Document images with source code
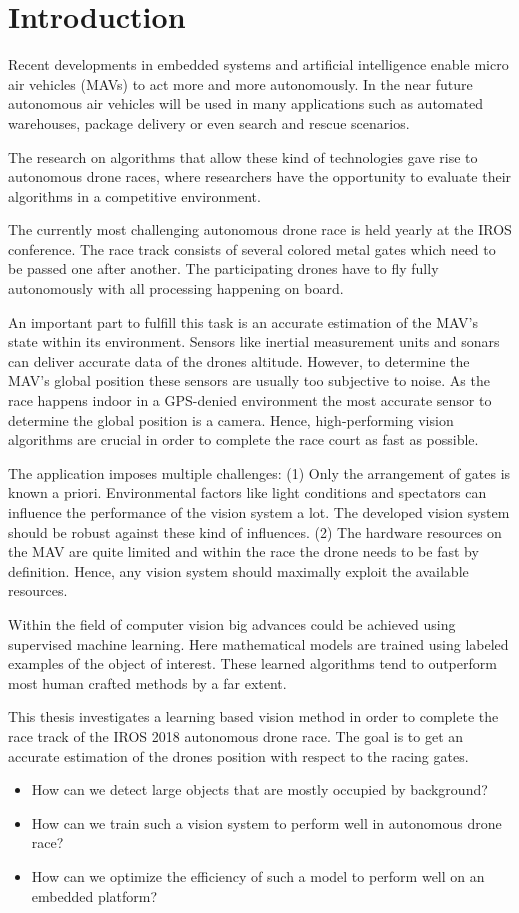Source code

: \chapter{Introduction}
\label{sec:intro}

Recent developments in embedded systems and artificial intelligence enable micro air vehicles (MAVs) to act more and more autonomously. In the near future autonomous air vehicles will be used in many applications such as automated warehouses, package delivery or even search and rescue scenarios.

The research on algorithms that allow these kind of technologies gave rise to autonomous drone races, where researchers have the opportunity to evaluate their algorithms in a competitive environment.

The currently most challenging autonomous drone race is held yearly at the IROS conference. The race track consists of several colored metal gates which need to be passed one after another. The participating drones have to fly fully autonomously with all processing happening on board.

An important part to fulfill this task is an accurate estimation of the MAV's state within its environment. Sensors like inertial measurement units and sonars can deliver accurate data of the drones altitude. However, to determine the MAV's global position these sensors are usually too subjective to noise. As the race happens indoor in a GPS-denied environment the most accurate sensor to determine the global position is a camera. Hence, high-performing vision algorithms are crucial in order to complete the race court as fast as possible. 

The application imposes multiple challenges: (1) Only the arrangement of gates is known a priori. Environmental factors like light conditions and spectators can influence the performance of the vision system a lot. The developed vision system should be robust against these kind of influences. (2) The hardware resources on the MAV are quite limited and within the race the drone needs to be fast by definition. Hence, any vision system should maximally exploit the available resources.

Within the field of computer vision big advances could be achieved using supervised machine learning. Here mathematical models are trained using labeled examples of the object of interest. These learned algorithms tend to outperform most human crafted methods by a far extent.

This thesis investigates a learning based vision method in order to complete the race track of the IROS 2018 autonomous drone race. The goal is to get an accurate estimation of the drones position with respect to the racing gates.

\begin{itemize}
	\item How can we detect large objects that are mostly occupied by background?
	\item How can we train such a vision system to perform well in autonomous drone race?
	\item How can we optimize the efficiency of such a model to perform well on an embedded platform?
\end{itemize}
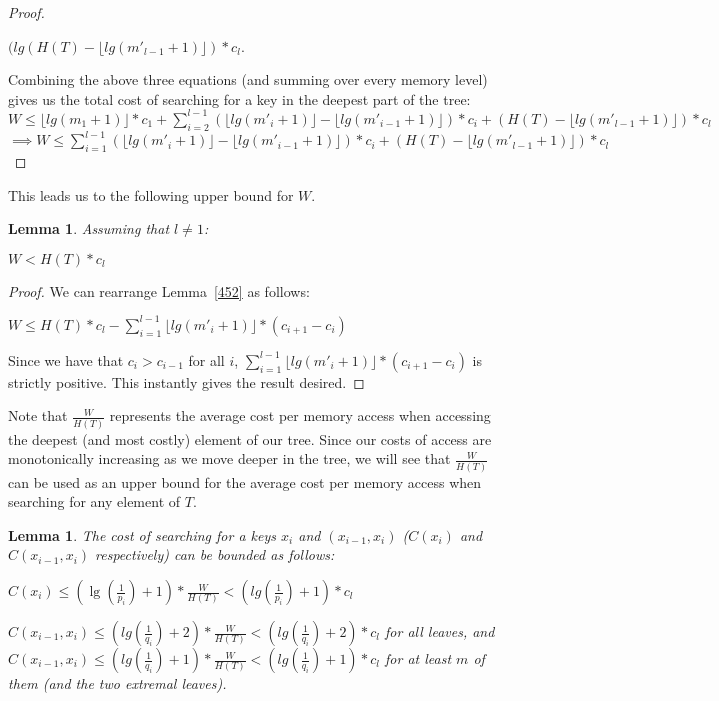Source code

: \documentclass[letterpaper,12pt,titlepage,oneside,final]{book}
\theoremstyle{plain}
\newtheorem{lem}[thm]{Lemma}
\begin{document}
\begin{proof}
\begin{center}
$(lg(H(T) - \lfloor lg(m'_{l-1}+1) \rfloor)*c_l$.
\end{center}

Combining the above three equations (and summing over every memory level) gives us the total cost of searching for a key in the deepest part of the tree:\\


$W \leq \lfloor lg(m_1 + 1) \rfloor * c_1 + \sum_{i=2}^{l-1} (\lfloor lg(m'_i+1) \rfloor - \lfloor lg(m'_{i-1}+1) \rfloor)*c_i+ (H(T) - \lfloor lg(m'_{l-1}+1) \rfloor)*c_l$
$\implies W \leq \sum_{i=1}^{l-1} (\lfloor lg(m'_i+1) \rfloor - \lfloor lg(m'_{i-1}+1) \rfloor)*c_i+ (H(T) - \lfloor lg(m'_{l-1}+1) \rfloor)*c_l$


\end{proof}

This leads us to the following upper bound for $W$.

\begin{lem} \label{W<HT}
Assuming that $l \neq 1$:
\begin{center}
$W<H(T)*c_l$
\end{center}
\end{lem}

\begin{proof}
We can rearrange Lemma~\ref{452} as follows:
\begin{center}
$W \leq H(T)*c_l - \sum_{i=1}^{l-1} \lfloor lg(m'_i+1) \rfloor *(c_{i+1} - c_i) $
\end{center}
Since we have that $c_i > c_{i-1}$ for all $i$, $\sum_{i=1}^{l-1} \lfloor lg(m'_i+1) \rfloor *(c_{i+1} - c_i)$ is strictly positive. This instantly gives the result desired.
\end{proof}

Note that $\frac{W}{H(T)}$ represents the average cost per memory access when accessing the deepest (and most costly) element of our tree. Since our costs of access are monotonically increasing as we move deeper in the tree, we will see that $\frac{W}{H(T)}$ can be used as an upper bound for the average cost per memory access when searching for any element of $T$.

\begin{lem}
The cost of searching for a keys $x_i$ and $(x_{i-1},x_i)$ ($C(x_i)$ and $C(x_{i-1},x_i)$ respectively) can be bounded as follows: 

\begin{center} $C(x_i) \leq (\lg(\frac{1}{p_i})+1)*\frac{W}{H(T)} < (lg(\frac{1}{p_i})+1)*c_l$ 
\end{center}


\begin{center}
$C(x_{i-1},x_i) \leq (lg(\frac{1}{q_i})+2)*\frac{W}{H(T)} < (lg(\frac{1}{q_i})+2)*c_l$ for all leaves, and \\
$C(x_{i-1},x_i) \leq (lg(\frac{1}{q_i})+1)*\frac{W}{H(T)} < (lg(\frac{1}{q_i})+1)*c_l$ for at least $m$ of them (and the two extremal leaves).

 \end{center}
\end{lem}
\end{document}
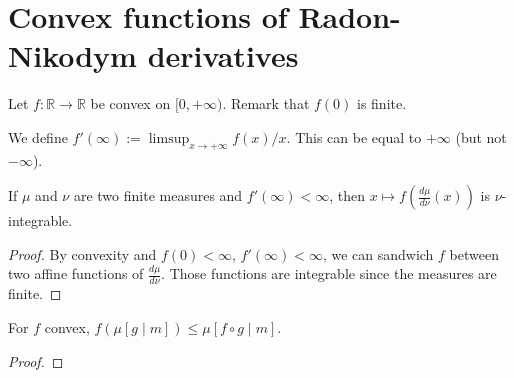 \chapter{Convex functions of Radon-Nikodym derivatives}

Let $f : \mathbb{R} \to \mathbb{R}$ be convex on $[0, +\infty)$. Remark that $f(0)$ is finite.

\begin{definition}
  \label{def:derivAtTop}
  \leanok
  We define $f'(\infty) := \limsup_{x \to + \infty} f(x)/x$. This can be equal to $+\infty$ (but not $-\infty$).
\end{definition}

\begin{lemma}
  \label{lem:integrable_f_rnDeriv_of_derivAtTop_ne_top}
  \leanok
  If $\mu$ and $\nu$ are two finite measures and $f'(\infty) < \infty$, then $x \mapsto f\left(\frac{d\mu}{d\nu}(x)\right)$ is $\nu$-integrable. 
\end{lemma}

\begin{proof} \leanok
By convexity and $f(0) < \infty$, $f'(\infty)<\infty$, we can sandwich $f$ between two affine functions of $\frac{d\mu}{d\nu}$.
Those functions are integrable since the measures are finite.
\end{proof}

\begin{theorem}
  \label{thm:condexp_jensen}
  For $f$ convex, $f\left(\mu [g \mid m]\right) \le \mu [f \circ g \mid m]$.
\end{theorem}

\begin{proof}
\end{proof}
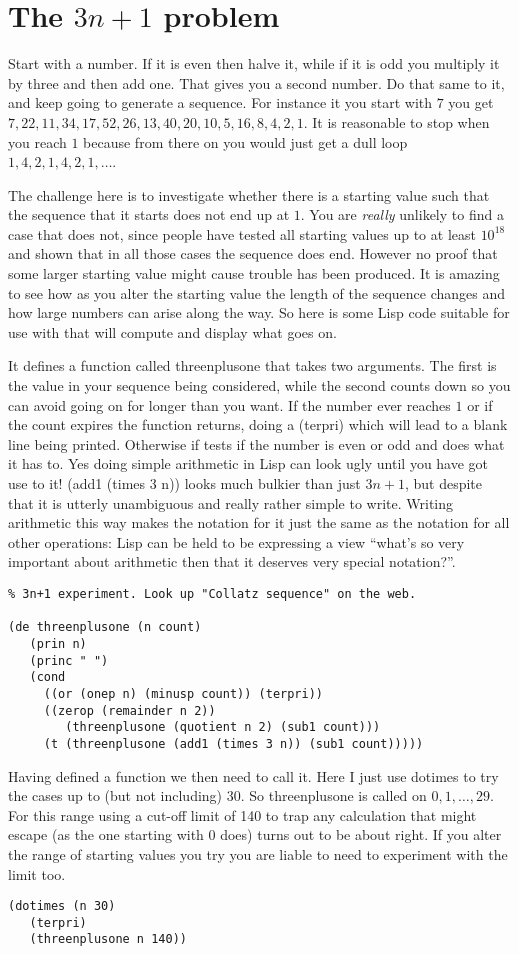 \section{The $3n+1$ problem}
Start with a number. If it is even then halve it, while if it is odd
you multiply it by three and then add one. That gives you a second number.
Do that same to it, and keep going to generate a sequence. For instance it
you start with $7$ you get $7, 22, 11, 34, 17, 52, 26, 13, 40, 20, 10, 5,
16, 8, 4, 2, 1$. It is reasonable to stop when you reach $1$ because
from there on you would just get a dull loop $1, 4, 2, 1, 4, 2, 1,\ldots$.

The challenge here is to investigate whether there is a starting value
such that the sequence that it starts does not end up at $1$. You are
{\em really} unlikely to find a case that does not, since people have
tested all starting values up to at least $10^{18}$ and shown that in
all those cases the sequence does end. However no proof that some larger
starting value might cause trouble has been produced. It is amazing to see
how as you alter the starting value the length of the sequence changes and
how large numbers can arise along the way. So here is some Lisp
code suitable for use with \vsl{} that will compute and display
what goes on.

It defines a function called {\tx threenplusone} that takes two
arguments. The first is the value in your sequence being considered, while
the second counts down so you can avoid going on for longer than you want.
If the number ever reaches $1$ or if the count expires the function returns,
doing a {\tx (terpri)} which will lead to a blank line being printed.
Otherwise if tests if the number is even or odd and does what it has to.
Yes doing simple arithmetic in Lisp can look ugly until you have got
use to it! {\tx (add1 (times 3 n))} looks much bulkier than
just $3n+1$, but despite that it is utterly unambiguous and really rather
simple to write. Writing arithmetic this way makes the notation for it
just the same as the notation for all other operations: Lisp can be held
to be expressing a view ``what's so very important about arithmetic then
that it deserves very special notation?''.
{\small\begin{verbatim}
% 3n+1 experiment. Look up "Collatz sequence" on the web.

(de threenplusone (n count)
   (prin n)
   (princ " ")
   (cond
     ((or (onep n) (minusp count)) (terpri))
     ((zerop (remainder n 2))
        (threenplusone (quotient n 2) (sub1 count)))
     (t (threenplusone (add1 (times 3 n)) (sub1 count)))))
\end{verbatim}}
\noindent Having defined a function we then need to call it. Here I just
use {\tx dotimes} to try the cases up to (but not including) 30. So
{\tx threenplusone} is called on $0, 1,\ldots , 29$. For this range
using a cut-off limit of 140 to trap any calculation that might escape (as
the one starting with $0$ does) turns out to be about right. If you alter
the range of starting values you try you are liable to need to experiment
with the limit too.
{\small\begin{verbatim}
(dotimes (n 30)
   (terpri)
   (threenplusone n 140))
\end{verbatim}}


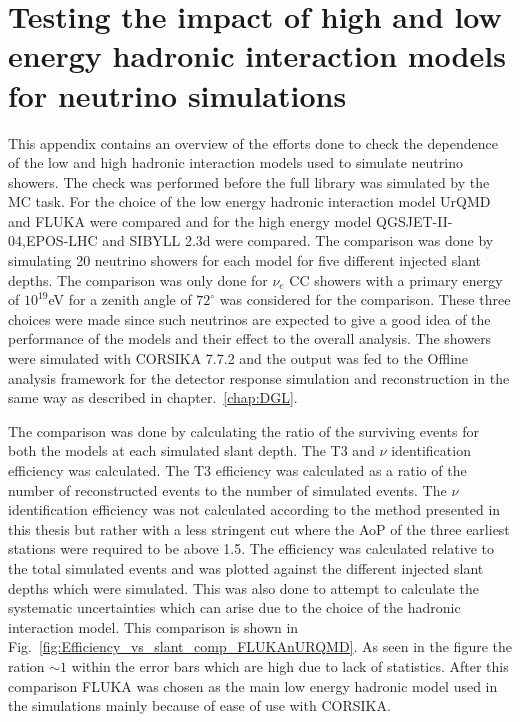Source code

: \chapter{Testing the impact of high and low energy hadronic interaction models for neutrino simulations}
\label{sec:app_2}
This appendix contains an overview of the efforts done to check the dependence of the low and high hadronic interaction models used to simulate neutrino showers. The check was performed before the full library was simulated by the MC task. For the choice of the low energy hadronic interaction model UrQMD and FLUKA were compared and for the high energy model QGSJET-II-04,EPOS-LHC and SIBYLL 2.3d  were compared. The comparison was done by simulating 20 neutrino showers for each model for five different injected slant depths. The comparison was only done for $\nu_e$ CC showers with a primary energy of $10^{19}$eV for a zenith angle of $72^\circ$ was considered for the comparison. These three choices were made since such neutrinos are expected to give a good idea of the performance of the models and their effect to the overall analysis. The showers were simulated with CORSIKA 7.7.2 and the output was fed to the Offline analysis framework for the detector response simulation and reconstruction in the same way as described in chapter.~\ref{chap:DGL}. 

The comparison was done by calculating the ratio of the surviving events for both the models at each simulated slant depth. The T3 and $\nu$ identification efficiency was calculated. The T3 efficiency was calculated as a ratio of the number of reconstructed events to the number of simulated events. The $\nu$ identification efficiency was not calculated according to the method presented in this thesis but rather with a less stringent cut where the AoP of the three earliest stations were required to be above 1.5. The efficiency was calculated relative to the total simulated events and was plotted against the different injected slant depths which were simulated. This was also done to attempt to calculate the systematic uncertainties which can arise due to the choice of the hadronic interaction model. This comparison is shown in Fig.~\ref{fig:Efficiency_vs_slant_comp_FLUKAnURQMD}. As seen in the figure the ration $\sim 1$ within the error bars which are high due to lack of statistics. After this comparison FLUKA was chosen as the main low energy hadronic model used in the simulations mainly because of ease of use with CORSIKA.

EXERCISE GOAL:
All lines with the string "performance" must be copied from the data.

EXPECTED ANSWER:
The application imposes multiple challenges: (1) Only the arrangement of gates is known a priori. Environmental factors like light conditions and spectators can influence the performance of the vision system a lot. The developed vision system should be robust against these kind of influences. (2) The hardware resources on the MAV are quite limited and within the race the drone needs to be fast by definition. Hence, any vision system should maximally exploit the available resources.
This appendix contains an overview of the efforts done to check the dependence of the low and high hadronic interaction models used to simulate neutrino showers. The check was performed before the full library was simulated by the MC task. For the choice of the low energy hadronic interaction model UrQMD and FLUKA were compared and for the high energy model QGSJET-II-04,EPOS-LHC and SIBYLL 2.3d  were compared. The comparison was done by simulating 20 neutrino showers for each model for five different injected slant depths. The comparison was only done for $\nu_e$ CC showers with a primary energy of $10^{19}$eV for a zenith angle of $72^\circ$ was considered for the comparison. These three choices were made since such neutrinos are expected to give a good idea of the performance of the models and their effect to the overall analysis. The showers were simulated with CORSIKA 7.7.2 and the output was fed to the Offline analysis framework for the detector response simulation and reconstruction in the same way as described in chapter.~\ref{chap:DGL}. 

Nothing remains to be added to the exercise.